You can see the code here: https://github.com/leegeng/fizzy/blob/main/lib/tasks/import.rake

Thanks to this, I could continue the workflow I had in the cloud, and I was convinced that moving to self-hosted was the right choice.

The Joy of Using Open Source

I wanted to contribute directly to Fizzy’s open source, but I haven’t found a suitable contribution point yet.

Still, through this cycle of actually using it, building missing parts myself, and fixing things as needed, I started to feel hopeful that someday I’ll naturally be able to contribute.

Future Work: Fizzy as a Foundation for Personal Productivity

After moving Fizzy to self-hosted, I started thinking about using this service not just as a “goal management tool” but as a foundational database for storing things to do.

Fizzy’s card model is more versatile than expected.

  • Simple goal/task structure

  • Clear state changes

  • Almost no unnecessary metadata

I felt it’s a pretty good format for storing what I do in the smallest units.

So from now on, I want to think of Fizzy as

“The minimum unit storage for everything I do”

and try changing only the presentation layer on top of it.

Plans to Implement Timestripe UI in My Own Way

There’s a service whose philosophy and UI I really love, but I can’t keep paying for due to the price.

It’s Timestripe.

The UX that organizes long-term goals on a time axis and naturally connects them to what needs to be done now is really impressive, but the cost has always been a concern for personal use.

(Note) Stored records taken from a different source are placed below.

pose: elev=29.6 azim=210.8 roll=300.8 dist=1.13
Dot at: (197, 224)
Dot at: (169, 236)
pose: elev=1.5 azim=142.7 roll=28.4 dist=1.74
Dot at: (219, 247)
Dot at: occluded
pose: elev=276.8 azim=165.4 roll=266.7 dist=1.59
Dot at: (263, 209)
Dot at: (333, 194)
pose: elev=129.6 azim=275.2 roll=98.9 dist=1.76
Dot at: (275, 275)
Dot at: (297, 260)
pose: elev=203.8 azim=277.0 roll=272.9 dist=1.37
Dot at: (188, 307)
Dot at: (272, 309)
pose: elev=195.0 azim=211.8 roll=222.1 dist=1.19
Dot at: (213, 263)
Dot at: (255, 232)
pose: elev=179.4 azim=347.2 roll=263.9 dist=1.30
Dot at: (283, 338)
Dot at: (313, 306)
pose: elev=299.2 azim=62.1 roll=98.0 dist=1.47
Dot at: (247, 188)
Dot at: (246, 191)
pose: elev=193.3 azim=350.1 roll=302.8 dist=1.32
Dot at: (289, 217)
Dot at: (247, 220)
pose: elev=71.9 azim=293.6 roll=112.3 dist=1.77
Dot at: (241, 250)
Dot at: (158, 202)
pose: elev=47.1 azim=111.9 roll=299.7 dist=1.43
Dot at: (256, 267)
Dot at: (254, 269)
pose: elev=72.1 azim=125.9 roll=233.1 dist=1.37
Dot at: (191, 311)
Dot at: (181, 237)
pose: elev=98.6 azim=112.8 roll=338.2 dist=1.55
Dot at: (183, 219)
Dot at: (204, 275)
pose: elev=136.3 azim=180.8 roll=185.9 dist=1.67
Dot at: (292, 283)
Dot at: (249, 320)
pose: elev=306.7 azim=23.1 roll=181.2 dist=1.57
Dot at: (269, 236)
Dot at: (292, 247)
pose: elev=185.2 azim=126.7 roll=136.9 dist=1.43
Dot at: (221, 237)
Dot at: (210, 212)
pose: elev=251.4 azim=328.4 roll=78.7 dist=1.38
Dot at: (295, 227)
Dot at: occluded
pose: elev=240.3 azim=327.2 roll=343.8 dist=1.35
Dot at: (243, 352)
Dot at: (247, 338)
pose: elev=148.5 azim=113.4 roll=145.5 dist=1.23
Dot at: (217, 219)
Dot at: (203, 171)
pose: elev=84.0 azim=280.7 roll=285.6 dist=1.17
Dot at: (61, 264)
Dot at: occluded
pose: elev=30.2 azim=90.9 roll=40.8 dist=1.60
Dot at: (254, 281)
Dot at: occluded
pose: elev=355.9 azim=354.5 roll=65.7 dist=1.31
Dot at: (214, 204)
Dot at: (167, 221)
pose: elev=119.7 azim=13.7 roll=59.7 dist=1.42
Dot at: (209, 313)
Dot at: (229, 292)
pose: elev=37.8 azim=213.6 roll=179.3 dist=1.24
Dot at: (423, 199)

So the next step I came up with is:

Use Fizzy as the backend (data storage) and build a Timestripe-style UI myself to use

Structurally:

  • Fizzy as the unchanging source of truth

  • UI as a presentation layer that can be changed anytime

With this approach, I plan to experiment with a time-axis-based UI tailored to my work style.

Conclusion

The experience of moving Fizzy to self-hosted wasn’t simply about “saving $20 a month,” but rather:

  • What a well-made Rails service looks like

  • What makes open source that considers operations different

  • How important a product philosophy of maintaining simplicity is

It was a time that reminded me of all these things once again.

It’s still at a personal experiment stage, but as I accumulate experiences of actually using and extending things like this, I cautiously hope that someday I’ll be able to contribute to open source more naturally.